** EXCERPT **
--- Begin ---

Sorry if I missed some of the other discussions on this – In a lot of my projects I have custom PyTorch Functions defined and have been getting a lot of deprecation warning errors about updating to the staticmethod interface. Here’s an example of one with a lot of attributes that aren’t necessarily Tensors that I would like to access in the forward/backward pass and I would like to return some information from inside of the forward pass that also aren’t Tensors, which I don’t know how to do with the new interface.
And here are others that I have updated that I’ve done quite messily by passing all of the attributes into the forward method and putting them back into the context – a hack to get nearly the same functionality as the old interface. Is returning None in the backward pass for all of the additional flags the right thing to do?
Do you have any recommendations/thoughts before I start making more updates for this? Also how should I return auxiliary information that will never be backpropped through from a Function call?
Hm. We should have made clear that is an old interface earlier - the “new” Function interface has been that way since PyTorch 0.2, so it is bad that you’re surprised…
I think both are the right thing to do.

--- End ---

** RECORDS SHOWN **

--- Begin ---

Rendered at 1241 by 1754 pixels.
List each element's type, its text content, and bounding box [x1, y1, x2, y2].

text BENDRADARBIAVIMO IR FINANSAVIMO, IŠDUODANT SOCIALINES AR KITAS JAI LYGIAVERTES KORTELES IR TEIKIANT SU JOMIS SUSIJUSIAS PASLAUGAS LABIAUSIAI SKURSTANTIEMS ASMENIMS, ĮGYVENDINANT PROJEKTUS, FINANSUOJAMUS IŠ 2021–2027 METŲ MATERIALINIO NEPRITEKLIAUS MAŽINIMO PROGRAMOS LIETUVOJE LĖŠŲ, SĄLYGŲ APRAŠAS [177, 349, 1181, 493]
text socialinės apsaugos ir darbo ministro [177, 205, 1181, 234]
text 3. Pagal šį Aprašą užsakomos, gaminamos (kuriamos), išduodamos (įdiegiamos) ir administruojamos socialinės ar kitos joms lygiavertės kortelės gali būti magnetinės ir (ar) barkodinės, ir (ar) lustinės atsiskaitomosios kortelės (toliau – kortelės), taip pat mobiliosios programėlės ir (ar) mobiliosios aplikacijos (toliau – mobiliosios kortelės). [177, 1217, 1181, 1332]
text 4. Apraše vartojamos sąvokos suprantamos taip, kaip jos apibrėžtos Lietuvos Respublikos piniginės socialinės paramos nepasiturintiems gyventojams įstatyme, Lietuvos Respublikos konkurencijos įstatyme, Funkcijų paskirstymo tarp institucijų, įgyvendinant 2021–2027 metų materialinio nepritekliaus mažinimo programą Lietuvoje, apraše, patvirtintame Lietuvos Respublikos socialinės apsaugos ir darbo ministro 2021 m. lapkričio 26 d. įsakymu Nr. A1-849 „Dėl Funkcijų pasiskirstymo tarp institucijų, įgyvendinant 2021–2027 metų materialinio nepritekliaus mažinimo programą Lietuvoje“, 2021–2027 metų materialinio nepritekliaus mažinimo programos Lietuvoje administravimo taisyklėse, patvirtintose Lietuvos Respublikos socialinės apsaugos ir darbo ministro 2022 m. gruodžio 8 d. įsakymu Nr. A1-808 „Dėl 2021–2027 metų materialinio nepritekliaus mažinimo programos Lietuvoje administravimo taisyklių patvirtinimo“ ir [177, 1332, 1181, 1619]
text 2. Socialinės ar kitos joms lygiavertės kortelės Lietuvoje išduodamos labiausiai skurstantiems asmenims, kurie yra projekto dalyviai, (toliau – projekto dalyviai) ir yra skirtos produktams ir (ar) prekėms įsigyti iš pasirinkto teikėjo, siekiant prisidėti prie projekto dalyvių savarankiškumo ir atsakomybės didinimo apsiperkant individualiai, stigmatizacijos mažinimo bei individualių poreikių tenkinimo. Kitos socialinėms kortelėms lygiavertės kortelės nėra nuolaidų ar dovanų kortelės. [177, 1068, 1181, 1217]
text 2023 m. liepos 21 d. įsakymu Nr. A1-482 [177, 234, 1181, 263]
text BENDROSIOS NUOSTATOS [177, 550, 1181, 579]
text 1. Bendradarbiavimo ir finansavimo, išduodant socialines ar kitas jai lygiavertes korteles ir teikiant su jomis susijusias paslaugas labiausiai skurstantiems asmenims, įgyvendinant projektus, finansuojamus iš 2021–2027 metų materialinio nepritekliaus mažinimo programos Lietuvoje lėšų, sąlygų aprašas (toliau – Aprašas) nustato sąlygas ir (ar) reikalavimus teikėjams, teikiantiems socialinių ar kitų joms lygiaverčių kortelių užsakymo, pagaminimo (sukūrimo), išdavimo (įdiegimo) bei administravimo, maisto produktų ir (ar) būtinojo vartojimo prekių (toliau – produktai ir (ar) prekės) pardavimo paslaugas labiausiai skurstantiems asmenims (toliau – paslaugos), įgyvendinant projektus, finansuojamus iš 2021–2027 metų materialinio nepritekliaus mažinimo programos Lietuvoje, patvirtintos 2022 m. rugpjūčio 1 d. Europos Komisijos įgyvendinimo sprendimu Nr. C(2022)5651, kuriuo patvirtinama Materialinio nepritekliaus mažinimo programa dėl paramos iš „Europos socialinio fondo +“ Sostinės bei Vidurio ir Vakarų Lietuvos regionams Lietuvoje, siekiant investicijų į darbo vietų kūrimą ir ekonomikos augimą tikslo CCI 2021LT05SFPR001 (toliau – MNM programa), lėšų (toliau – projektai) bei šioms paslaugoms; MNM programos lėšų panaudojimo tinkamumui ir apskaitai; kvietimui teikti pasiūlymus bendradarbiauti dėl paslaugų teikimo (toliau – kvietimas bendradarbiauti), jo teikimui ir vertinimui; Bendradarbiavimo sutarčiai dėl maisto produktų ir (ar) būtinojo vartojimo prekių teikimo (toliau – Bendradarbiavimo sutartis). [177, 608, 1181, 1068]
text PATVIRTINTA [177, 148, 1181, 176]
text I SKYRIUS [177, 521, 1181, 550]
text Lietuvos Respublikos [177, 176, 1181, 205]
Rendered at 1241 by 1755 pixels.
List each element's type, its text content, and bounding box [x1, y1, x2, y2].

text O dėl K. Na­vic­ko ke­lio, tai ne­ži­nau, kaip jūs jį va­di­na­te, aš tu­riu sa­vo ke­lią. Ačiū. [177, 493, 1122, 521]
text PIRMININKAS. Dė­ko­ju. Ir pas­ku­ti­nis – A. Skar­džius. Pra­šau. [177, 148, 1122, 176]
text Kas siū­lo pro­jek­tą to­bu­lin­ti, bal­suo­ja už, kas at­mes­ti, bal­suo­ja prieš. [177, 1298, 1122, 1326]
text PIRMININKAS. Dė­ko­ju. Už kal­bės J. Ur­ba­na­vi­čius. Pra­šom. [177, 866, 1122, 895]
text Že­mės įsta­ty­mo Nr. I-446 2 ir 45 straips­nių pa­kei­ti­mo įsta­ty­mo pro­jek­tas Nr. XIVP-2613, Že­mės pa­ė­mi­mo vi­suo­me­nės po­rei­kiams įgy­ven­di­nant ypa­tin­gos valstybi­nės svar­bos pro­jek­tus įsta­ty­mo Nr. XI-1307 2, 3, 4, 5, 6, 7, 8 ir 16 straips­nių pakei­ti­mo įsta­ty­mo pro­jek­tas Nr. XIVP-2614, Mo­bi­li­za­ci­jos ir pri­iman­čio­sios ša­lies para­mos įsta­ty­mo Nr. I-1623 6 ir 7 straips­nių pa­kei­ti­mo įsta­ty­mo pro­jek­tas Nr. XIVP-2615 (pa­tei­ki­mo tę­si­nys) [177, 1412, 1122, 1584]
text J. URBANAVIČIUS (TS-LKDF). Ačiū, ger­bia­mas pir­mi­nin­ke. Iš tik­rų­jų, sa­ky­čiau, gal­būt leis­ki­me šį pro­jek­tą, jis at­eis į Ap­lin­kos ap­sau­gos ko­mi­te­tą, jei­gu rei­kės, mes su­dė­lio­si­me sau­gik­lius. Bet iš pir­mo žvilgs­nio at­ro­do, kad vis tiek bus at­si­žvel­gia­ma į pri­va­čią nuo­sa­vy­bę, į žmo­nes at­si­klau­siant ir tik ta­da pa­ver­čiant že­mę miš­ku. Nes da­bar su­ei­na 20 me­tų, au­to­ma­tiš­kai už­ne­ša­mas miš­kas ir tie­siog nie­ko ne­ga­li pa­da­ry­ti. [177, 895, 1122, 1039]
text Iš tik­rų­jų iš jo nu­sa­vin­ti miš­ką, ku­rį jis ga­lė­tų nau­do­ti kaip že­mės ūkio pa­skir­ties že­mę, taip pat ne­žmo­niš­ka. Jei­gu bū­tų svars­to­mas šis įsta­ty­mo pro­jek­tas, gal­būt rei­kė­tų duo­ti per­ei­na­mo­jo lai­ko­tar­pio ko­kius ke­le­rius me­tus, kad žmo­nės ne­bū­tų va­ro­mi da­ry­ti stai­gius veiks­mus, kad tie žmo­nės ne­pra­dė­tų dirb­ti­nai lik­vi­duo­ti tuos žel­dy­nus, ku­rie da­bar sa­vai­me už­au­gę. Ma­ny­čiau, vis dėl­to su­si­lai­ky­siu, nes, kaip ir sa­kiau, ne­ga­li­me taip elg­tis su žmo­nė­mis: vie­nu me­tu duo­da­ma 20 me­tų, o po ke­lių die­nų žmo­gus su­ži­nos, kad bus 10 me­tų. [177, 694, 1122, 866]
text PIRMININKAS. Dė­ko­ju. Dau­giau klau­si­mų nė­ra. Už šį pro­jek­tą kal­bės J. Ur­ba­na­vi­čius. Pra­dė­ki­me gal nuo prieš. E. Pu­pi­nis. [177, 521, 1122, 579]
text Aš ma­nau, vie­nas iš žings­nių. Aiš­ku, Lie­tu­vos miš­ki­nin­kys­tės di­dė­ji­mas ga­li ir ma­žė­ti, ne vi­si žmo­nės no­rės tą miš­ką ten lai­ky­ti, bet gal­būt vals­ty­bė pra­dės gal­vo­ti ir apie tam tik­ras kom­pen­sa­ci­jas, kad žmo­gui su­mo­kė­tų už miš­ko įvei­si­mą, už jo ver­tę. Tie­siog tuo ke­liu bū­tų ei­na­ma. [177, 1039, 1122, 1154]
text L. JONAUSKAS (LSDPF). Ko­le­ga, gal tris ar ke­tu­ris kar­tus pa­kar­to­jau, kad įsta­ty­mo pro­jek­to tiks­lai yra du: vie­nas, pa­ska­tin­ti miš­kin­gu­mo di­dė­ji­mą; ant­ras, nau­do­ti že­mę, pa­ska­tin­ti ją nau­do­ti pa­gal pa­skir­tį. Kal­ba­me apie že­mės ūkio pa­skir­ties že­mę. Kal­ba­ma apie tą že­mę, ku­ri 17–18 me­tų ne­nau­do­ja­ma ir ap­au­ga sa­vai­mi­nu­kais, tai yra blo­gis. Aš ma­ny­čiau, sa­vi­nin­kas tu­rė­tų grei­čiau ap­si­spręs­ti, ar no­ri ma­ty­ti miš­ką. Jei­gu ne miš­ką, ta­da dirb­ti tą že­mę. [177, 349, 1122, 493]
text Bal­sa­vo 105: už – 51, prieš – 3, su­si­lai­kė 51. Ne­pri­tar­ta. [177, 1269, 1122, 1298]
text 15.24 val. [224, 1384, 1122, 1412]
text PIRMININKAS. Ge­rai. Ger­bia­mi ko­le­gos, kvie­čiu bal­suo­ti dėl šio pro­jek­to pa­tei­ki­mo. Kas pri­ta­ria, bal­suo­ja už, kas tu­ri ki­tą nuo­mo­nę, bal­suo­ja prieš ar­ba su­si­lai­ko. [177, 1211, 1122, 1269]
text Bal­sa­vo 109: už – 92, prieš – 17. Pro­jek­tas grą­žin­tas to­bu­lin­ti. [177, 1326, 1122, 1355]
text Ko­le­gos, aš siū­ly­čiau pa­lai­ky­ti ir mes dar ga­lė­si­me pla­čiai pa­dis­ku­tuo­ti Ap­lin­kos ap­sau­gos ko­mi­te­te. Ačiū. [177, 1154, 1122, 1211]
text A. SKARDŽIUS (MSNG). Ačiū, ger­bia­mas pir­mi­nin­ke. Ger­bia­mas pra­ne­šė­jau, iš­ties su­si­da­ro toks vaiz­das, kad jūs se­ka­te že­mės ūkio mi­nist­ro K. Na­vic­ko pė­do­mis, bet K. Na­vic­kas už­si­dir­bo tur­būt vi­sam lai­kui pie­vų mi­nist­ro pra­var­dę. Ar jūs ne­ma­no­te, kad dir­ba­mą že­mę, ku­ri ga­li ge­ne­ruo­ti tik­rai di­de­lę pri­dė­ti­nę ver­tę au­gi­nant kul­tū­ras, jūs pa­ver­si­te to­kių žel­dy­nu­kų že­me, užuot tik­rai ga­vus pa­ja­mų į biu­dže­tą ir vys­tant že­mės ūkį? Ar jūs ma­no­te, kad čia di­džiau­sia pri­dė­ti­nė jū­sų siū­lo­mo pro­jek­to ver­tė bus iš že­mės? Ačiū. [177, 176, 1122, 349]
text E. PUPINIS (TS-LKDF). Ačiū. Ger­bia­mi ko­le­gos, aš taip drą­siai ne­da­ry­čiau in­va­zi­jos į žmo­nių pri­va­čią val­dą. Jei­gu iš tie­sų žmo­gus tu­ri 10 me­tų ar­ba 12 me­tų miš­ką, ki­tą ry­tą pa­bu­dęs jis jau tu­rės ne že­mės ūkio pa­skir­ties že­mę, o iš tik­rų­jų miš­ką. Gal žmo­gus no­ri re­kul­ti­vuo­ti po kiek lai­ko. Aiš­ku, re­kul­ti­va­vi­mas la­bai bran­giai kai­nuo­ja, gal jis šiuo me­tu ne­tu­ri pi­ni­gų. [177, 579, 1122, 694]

--- End ---

** SHORT EXERCISE 1 **
According to the thread, since which PyTorch version has the "new" Function interface been in place?
** SHORT EXERCISE 2 **
Sum up the thread in two sentences.
** SHORT EXERCISE 3 **
Please extract the part of the thread that opens with the words containing "Do you have" and closes with "thing to do.".
Answer from the thread alone, setting the lines aside.

** TASK RESULT 1 **
Since PyTorch 0.2.

** TASK RESULT 2 **
A user with custom PyTorch Functions is getting deprecation warnings about moving to the staticmethod interface and asks how to keep non-Tensor attributes and return auxiliary non-Tensor information under it. The user describes a workaround of passing attributes into the forward method and returning None in the backward pass for extra flags, and a reply notes that the new interface has existed since PyTorch 0.2.

** TASK RESULT 3 **
Do you have any recommendations/thoughts before I start making more updates for this? Also how should I return auxiliary information that will never be backpropped through from a Function call?
Hm. We should have made clear that is an old interface earlier - the “new” Function interface has been that way since PyTorch 0.2, so it is bad that you’re surprised…
I think both are the right thing to do.